* _Zitierte Passage_
====
Art. 16 BayVersG, Schutzwaffen- und Vermummungsverbot

Art. 16 BayVersG
Bayerisches Versammlungsgesetz (BayVersG)
Landesrecht Bayern

Dritter Teil – Versammlungen unter freiem Himmel

Titel: Bayerisches Versammlungsgesetz (BayVersG)
Normgeber: Bayern
Amtliche Abkürzung: BayVersG
Gliederungs-Nr.: 2180-4-I
Normtyp: Gesetz

(1) Es ist verboten, bei Versammlungen oder sonstigen öffentlichen Veranstaltungen unter freiem Himmel oder auf dem Weg dorthin Schutzwaffen oder Gegenstände mit sich zu führen, die als Schutzwaffen geeignet und den Umständen nach dazu bestimmt sind, Vollstreckungsmaßnahmen eines Trägers von Hoheitsbefugnissen abzuwehren.

(2) Es ist auch verboten,

  1. 1.

    an derartigen Veranstaltungen in einer Aufmachung teilzunehmen, die geeignet und den Umständen nach darauf gerichtet ist, die Feststellung der Identität zu verhindern, oder den Weg zu derartigen Veranstaltungen in einer solchen Aufmachung zurückzulegen,

  2. 2.

    bei derartigen Veranstaltungen oder auf dem Weg dorthin Gegenstände mit sich zu führen, die geeignet und den Umständen nach dazu bestimmt sind, die Feststellung der Identität zu verhindern, oder

  3. 3.

    sich im Anschluss an oder sonst im Zusammenhang mit derartigen Veranstaltungen mit anderen zu einem gemeinschaftlichen friedensstörenden Handeln zusammenzuschließen und dabei

    1. a)
====
Gespeicherte Dateneinträge
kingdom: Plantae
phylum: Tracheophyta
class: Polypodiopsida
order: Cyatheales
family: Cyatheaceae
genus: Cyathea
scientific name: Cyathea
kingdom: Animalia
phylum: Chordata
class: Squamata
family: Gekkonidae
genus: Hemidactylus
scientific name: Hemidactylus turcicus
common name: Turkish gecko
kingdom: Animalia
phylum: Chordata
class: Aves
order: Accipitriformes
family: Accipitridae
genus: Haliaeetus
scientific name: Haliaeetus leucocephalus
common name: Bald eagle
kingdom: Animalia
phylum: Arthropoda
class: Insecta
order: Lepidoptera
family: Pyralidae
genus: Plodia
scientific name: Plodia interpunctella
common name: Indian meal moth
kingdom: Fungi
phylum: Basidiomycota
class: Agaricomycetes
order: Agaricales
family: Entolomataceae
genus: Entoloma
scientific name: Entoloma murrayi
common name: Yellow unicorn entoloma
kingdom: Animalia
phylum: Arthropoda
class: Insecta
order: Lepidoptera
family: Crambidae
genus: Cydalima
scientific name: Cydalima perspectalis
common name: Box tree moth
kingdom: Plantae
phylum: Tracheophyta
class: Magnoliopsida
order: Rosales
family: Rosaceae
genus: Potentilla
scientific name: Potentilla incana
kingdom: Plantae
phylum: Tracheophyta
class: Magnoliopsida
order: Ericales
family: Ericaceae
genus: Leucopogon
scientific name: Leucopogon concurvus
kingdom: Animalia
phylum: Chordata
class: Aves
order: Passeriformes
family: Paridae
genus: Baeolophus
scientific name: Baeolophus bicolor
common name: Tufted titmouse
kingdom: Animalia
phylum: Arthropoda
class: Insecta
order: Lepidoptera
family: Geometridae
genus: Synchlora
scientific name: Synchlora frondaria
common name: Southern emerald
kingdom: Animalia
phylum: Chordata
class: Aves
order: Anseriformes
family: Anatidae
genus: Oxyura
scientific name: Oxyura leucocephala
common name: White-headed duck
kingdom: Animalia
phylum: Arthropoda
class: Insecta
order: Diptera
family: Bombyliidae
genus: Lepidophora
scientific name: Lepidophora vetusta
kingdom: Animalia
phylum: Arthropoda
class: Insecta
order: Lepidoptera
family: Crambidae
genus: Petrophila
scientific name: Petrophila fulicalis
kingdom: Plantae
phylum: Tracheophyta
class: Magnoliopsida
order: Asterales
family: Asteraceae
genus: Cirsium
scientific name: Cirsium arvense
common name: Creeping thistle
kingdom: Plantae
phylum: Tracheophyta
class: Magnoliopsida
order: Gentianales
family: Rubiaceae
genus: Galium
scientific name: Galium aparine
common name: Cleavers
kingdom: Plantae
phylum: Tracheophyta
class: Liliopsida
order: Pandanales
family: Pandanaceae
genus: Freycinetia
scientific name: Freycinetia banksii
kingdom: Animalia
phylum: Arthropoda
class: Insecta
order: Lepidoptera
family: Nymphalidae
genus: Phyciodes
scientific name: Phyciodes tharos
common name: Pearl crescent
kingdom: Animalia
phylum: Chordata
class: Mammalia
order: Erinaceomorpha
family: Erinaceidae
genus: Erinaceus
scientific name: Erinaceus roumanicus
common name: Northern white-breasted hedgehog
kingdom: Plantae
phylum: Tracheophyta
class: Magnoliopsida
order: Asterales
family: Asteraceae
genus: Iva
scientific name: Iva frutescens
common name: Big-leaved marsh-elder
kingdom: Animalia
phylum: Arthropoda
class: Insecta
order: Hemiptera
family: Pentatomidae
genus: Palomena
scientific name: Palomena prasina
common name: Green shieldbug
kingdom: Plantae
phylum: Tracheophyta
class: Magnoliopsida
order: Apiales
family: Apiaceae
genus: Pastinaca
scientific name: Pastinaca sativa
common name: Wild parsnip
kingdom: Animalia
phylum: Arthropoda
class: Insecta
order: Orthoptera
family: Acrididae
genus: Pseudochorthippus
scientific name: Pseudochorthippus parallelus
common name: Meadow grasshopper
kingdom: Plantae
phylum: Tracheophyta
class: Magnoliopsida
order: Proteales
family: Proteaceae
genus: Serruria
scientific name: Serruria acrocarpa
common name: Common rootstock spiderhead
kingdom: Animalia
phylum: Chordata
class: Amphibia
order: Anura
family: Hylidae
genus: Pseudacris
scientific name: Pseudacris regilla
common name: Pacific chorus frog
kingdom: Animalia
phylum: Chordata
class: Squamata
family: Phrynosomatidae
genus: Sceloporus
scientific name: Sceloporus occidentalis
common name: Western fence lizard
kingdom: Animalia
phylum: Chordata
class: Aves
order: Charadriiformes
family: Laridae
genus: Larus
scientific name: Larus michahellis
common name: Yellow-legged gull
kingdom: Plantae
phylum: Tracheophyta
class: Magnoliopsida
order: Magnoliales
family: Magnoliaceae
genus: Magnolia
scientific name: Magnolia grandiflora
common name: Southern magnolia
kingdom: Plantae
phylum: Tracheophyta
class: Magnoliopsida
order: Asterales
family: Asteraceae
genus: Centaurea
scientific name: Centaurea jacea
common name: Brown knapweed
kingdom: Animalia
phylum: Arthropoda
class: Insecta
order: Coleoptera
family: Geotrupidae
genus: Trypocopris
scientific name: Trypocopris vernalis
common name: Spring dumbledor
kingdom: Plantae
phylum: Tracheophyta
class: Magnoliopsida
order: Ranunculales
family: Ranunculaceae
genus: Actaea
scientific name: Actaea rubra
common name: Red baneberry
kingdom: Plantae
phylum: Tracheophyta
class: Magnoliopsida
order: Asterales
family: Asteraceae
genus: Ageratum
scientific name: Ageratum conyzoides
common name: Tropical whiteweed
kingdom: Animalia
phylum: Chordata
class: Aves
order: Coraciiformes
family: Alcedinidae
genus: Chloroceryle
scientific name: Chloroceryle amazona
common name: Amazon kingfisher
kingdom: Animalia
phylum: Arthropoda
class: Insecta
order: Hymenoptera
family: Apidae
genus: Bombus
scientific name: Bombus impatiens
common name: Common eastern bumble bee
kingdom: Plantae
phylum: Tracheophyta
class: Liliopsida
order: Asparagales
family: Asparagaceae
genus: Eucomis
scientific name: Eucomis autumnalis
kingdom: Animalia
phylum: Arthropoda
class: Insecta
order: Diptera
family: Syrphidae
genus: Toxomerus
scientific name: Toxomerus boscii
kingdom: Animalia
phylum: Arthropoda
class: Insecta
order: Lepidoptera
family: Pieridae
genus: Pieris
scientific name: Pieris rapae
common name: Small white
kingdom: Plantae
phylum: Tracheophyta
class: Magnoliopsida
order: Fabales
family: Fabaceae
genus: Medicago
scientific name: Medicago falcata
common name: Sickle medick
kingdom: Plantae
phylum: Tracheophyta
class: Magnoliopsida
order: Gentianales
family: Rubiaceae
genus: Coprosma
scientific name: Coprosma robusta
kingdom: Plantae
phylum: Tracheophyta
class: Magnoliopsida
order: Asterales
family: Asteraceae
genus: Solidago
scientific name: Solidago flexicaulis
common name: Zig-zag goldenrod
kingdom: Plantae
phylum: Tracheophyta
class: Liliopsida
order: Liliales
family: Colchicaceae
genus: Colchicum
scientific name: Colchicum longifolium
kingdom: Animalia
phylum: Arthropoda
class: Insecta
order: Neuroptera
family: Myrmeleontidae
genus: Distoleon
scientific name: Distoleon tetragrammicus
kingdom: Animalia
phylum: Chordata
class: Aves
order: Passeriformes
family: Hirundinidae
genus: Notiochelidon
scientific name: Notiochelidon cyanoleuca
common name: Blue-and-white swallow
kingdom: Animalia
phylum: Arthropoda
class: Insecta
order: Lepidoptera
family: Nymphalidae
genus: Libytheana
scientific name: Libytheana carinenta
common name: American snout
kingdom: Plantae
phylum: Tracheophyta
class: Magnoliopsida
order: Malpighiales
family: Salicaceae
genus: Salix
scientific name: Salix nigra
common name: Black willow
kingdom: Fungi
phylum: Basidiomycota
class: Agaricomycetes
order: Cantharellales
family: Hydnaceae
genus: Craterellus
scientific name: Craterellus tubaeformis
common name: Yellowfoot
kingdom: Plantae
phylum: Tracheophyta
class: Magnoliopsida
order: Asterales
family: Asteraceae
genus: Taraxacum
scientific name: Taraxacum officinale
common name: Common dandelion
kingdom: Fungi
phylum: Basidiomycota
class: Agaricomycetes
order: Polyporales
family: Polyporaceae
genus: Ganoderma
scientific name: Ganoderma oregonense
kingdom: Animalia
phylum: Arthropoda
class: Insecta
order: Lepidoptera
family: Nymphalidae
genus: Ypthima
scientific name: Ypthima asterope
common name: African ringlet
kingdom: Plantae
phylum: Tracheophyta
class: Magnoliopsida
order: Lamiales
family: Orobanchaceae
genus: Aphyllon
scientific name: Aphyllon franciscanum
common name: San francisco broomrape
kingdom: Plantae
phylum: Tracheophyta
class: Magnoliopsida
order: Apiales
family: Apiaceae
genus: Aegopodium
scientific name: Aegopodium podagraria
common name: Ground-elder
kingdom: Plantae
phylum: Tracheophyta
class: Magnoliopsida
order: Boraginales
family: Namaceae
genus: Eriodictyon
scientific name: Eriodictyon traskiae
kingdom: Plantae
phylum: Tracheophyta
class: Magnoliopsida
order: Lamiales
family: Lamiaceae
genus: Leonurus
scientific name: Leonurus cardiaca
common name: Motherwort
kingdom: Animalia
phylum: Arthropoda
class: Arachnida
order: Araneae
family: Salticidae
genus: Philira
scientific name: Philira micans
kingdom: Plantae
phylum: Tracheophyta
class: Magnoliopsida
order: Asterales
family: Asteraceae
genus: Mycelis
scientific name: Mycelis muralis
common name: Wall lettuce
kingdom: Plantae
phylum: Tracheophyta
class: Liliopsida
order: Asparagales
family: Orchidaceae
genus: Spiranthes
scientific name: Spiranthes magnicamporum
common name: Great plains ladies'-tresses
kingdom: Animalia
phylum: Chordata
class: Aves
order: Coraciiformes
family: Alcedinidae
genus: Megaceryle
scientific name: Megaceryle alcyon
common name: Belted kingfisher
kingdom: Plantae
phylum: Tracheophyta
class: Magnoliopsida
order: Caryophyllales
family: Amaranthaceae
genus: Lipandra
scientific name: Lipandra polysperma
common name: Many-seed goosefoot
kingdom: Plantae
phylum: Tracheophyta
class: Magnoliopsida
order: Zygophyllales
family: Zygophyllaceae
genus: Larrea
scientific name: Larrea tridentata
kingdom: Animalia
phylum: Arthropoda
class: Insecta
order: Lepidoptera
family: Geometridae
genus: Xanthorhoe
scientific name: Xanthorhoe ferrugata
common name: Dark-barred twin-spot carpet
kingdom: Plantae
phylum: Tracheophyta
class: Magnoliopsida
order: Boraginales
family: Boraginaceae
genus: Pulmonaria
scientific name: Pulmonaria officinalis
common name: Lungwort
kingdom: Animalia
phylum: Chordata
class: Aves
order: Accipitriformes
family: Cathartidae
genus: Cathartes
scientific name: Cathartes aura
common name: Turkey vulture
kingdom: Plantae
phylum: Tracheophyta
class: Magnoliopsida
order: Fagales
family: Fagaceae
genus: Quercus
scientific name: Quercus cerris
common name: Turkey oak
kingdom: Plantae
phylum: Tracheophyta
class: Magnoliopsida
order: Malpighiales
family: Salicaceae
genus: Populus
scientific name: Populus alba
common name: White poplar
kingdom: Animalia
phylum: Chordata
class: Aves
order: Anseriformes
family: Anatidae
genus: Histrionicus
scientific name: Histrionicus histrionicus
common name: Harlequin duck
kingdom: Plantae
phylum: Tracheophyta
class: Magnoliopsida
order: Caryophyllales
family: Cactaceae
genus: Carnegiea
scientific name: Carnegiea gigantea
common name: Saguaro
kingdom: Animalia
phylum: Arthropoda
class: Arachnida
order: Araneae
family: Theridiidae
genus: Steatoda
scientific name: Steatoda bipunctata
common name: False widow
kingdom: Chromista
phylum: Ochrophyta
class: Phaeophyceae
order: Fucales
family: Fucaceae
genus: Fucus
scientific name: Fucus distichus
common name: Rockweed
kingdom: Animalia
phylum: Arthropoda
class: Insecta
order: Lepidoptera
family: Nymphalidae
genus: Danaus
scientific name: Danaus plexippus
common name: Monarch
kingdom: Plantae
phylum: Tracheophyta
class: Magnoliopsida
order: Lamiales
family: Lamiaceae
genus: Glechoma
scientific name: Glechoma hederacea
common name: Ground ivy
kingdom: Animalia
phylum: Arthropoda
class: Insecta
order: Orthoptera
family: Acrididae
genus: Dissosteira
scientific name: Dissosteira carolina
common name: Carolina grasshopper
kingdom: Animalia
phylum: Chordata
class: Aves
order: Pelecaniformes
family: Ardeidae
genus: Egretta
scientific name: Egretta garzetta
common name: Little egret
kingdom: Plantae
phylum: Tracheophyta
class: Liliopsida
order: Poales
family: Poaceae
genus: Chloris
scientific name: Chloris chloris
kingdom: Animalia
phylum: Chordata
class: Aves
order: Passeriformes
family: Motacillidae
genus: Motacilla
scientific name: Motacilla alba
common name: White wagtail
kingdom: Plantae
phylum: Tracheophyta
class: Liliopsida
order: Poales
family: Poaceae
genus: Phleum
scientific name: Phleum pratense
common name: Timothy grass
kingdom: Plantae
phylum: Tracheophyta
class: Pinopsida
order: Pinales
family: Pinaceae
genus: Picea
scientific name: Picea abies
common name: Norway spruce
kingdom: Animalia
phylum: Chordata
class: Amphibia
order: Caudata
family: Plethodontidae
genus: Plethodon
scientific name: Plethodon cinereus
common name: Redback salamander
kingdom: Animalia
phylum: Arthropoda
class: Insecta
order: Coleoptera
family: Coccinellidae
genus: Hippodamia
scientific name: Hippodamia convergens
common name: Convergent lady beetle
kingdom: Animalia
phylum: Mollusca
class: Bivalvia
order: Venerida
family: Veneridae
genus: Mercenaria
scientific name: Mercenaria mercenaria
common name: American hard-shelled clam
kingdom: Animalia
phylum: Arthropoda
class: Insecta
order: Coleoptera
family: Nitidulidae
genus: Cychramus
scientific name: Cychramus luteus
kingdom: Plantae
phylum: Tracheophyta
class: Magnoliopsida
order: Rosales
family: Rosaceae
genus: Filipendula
====
* _Zu lösende Aufgabe_
Fahre mit dem Gesetzestext zum bayerischen Schutzwaffen- und Vermummungsverbot dort fort, wo er aufhört. Das Material steht für sich und hat mit dem Gesetzestext nichts zu tun.

* _Antwortbereich_
      Waffen oder sonstige Gegenstände, die ihrer Art nach zur Verletzung von Personen oder Beschädigung von Sachen geeignet und den Umständen nach dazu bestimmt sind, mit sich zu führen,

    2. b)

      Schutzwaffen oder sonstige in Nr. 2 bezeichnete Gegenstände mit sich zu führen oder

    3. c)

      in einer in Nr. 1 bezeichneten Aufmachung aufzutreten.

(3) Die zuständige Behörde kann Ausnahmen von den Verboten nach Abs. 1 und 2 zulassen, wenn eine Gefährdung der öffentlichen Sicherheit oder Ordnung nicht zu besorgen ist.

(4) Abs. 1 und 2 gelten nicht für Gottesdienste unter freiem Himmel, kirchliche Prozessionen, Bittgänge und Wallfahrten, gewöhnliche Leichenbegängnisse, Züge von Hochzeitsgesellschaften und hergebrachte Volksfeste.

(5) Die zuständige Behörde kann Personen, die den Verboten nach Abs. 1 und 2 zuwiderhandeln, von der Versammlung ausschließen.